**MATERIAL PROVIDED:**
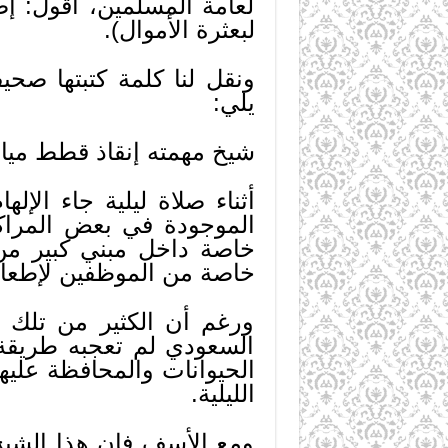
لعامة المسلمين، أقول: إ
لبعثرة الأموال).
يلي:
شيخ مهمته إنقاذ قطط ميا
أثناء صلاة ليلية جاء ال
الموجودة في بعض المراك
خاصة داخل مبني كبير من
خاصة من الموظفين لإطعامها
ورغم أن الكثير من تلك ا
السعودي لم تعجبه طريقة 
الحيوانات والمحافظة عليها
الليلية.
ومع الأسف فإن هذا الشيخ ل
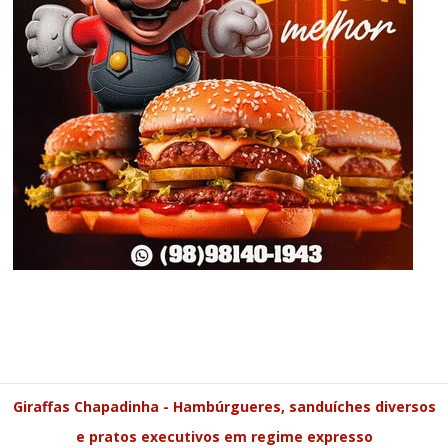
Giraffas Chapadinha - Hambúrgueres, sanduíches diversos
e pratos executivos em regime expresso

**DIRECTIONS:**
Duplicate the text under every record above, keeping each line exactly as it appears. Leave the pictures out of your answer.

**RESULT OF THIS TASK:**
لعامة المسلمين، أقول: إ
لبعثرة الأموال).
يلي:
شيخ مهمته إنقاذ قطط ميا
أثناء صلاة ليلية جاء ال
الموجودة في بعض المراك
خاصة داخل مبني كبير من
خاصة من الموظفين لإطعامها
ورغم أن الكثير من تلك ا
السعودي لم تعجبه طريقة 
الحيوانات والمحافظة عليها
الليلية.
ومع الأسف فإن هذا الشيخ ل
Giraffas Chapadinha - Hambúrgueres, sanduíches diversos
e pratos executivos em regime expresso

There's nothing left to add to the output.